“If, for a thousand pounds, something was offered with magic in it enough to last a lifetime, there are people who would merely say: “A thousand pounds! That is a lot of money!” before turning sanely away. But there are others who would agonize after the magic thing, even to the point of jeopardizing their worldly security for it. Mad people, those!
“I am one of them!”
So begins Nina Murdoch’s book ‘She travelled Alone in Spain’ and it would appear we are very similar.
“Have you ever announced, suddenly and impecuniously, that you are going to Spain?
‘”Spain!” cry your friends. And again: “Spain!” for all the world as if you contemplated tripping to the moon … Only the nicely mad … could have understood how Spain was cajoling me across the seas …”
Like Nina, I have done that. Unlike Nina, a trip to Spain these days is not unusual. Certainly it is not unusual for a woman to travel alone in Spain as Nina did in the early 1930s but Nina understood why Isabel of Aragon pawned “her jewels that Columbus might sail away in a caravel on his first voyage of discovery.
Nina left the safety of British Gibraltar for Spain by train in the spring. I was already in Spain when I followed her train journey from Algeciras to Ronda in autumn. Nina shared her compartment with two Spanish men, one in a Cordoba hat. They were surprised at seeing a woman travelling alone in Spain. The serious man in the Cordoba hat stared at her for most of the journey, the other, a jolly short fellow peppered her with questions. Her Spanish, like mine, was not good, however the two found they could converse in French, then the jolly short fellow would translate into Spanish.
The men thought Nina was English. She explained she was from Australia, which she describe “as the larges island in the world, lying in the Pacific and belonging to Britain” (nothing has changed). The men apparently broke into glad smiles and decided that it must be the country they knew as Oceania. They were, by all accounts, shocked that Nina had travelled across the world unescorted. Especially a woman wearing a hat, which proclaims her belonging to the middle class.

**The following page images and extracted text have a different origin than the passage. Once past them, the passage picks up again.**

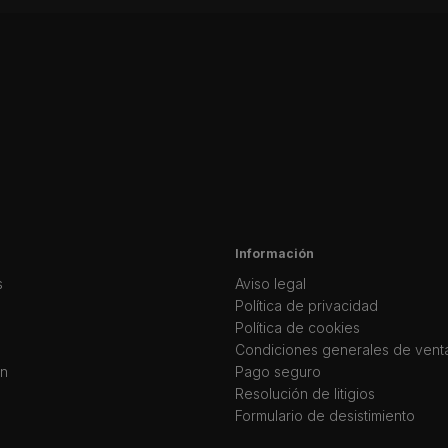
Información
s
Aviso legal
Política de privacidad
Política de cookies
Condiciones generales de vent
ín
Pago seguro
Resolución de litigios
Formulario de desistimiento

I had no such experience on the train. It was sleek and modern, not a lovely old compartment with a door that opened directly onto the platform. No one sat with me, no one spoke with me. The conductor came through, shouting at someone further down the carriage telling him to get off the train. Then coming into the final section where sat. Again he shouted in Spanish. This part of the compartment turned out was mainly full of American tourists. The cranky conductor shouted again at us. We had no idea what he was saying. The as the train pulled up at the station, he started grabbing suitcases, shouting, saying he was going to throw the suitcases off. Mine was one. An American behind me jumped up to grab his suitcase from the conductor, I followed to see if mine was indeed, in danger. It turns out the cranky conductor didn’t like where we had put our suitcases out of the way and wanted them up the top on the overhead shelves. Rather than see our suitcases thrown off, we did as he said. He then stormed into the cranky conductor’s compartment at the end of the train and slammed the door.
As we travelled through the country-side, I could see the things Nina wrote about. The orchards, the olive groves, the River Guadalevin. The river was not flowing as wildly as Nina described, perhaps because it was autumn, perhaps because of dams and weirs put in place since then. Either way, there were parts that were just dry river beds. I doubt whether Nina saw the proliferation of Eucalyptus which was only introduced into Spain post-WWII. I suspect being a bit of a bush poet, Nina would have loved to have seen the eucalyptus.
The train stopped at some very picturesque villages along the way. All of which I would loved to have gotten off the train to explore. Even the stations themselves, were quite beautiful, with lovely old Spanish architecture and planted gardens. At last we arrived in Ronda. I pulled my bag from the overhead and off the train I jumped. In Spain, the train stations are usually out of the town, but in Ronda it was actually in the town. I walked to my accommodation, I knew it was near where Nina stayed, but as she didn’t name the hotel, I got as close to it as I possibly could. Very close to the Puente Nuevo, the new bridge. It’s actually a very, very old bridge. I knew Nina could hear the water from the River Taja and the waterfalls into it from the gorge Ronda is build upon. The hotels around here are very expensive in centuries old buildings. I walked there after I dropped my bags.
Ronda is easily the most beautiful town I have ever seen. Both in the natural beauty of the surrounding views and the town itself. It was after lunch but I could not stop walking around. Through the hanging gardens, down to the gorge, up over the bridge and then another. I needed something to eat. Nina had lamented the fact that Ronda was barely mentioned in any tour guides. She complains that even Baedeker, the guidebook of the day, rarely mentions Ronda. That much has changed. The town was pulsating with tourists and tourist coaches as I walked around. The restaurants are over-priced and the souvenir shops virtually leap out at you. I bought a bocadillo – a Spanish sandwich (read sandwich on steroids) and found a quiet park. I sat on an old stone wall, looking out at the view and smiled. I bet that is what Nina did too.